Skin doctors treat cellulitis in two ways, with antibiotics and with surgery.


Most cases of facial cellulitis are treated with oral antibiotics and pain medication. If you have a severe infection or have additional risk factors like low blood pressure or a high temperature, your doctor might give you intravenous antibiotics instead.

Most people recover from facial cellulitis within seven to 10 days. Rest will help you speed up your healing time. However, be sure to complete the antibiotics dosage prescribed by your doctor even if you start feeling much better.


If your infection is caused by bacteria in your mouth, you will need surgery to treat it. Your dentist will cut a small part of your gums and drain the pus that has collected there. After disinfecting the area, the dentist may perform a root canal on your tooth. If there’s too much decay, tooth extraction may be necessary. 

Contact your doctor if you experience any of the following after facial cellulitis treatment:

  • Your symptoms get worse
  • You’ve taken antibiotics for three days without any improvement 
  • You get a fever

Importance of Oral Care

Taking care of your oral health can reduce your chances of developing facial cellulitis.

One way you can avoid dental problems is through preventive care. Getting regular checkups and cleanings from your dentist can prevent most oral problems. Your dentist can identify dental problems before they become severe. This can help you avoid tooth infections, tooth loss and facial cellulitis.


If you have recurring facial cellulitis, your doctor may prescribe preventive antibiotics. You can also take some precautions to help prevent infection:

  • Maintain good oral hygiene. Brushing and flossing your teeth regularly can help avoid a tooth abscess that can lead to facial cellulitis. 
  • Avoid skin injuries such as burns, cuts, bug bites and bee stings.
  • Take good care of wounds. If you have an open wound on your skin, wash it, apply an antibiotic cream and keep it covered to prevent bacteria from entering.   
  • Apply ointments or creams to your skin. These can also protect your skin from cracking and prevent bacteria entry. 
  • Maintain good overall hygiene. Wash your face regularly to keep bacteria levels low.
  • Treat other medical conditions such as diabetes. Also, try to lose weight through exercise.

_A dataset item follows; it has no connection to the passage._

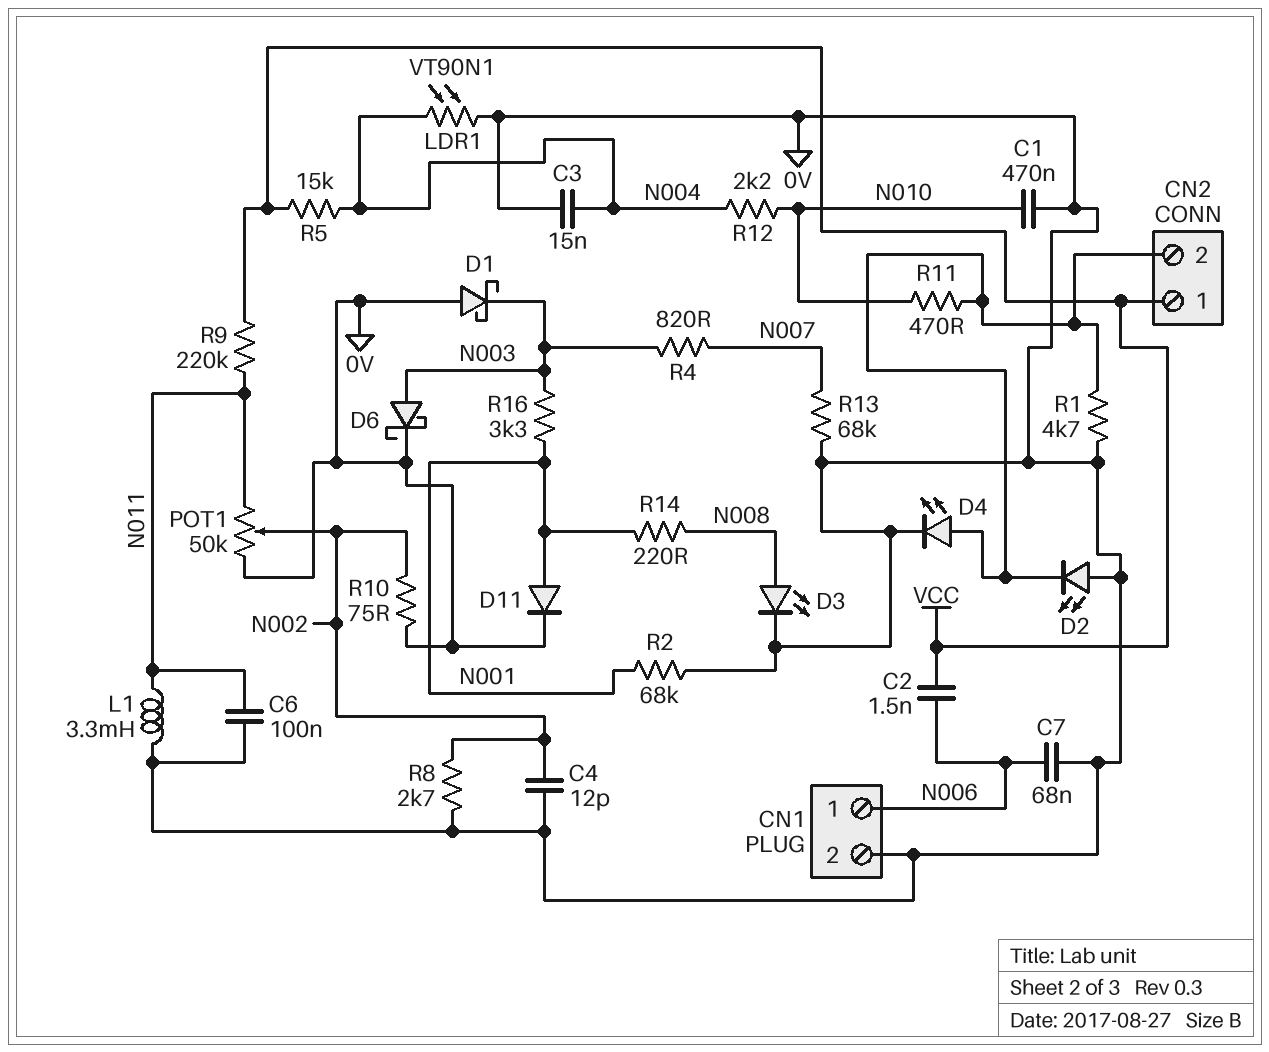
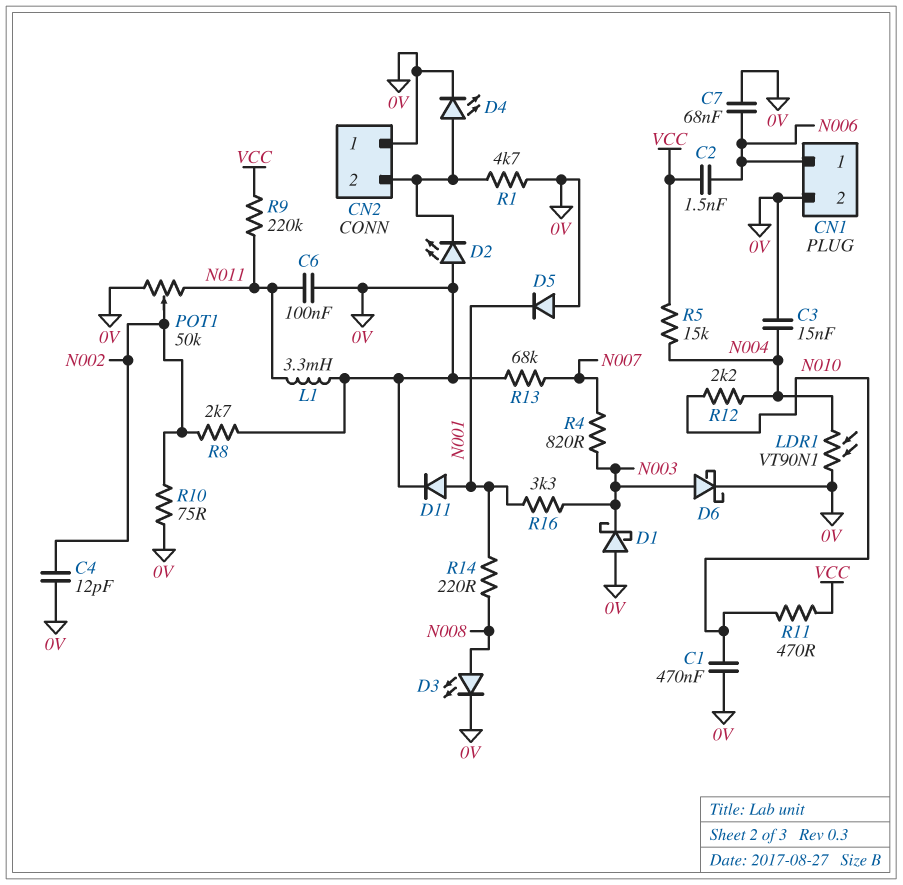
CN2 pin 1: VCC -> 0V
D5: none -> diode (A 0V, K N001)
R2: 68k (0V, N001) -> none
R11: 470 (CN2/2, N010) -> 470 (N010, VCC)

Frequently Asked Questions

How do you get cellulitis on the face?
Facial cellulitis infection occurs when bacteria enter the skin on your face through a wound or open sore. Sometimes, the bacteria from an infected tooth can spread to your facial skin tissue.
How do you treat cellulitis on the face?
Doctors treat facial cellulitis using antibiotics. If the infection is the result of a tooth abscess, the tooth may need to be extracted.
Is facial cellulitis an emergency?
Facial cellulitis requires immediate treatment. If you delay treatment, it can spread to other body parts, damage body tissues and infect the blood and other vital organs.


Oral Health. (February 2022). Office of Disease Prevention and Health Promotion. 

Cellulitis: How to Prevent It from Returning. (2022). American Academy of Dermatology Association.

Cellulitis. (2022). Johns Hopkins Medicine. 

Cellulitis. (December 2021). StatPearls. 

Cellulitis. (February 2020). Mayo Clinic. 

Diagnosis and management of cellulitis. (April 2018). Clinical Medicine.

Cellulitis: All You Need to Know. Centers for Disease Control and Prevention.

Disclaimer: This article is intended to promote understanding of and knowledge about general oral health topics. It is not intended to serve as dental or other professional health advice and is not intended to be used for diagnosis or treatment of any condition or symptom. You should consult a dentist or other qualified healthcare provider with any questions you may have regarding a medical condition or treatment.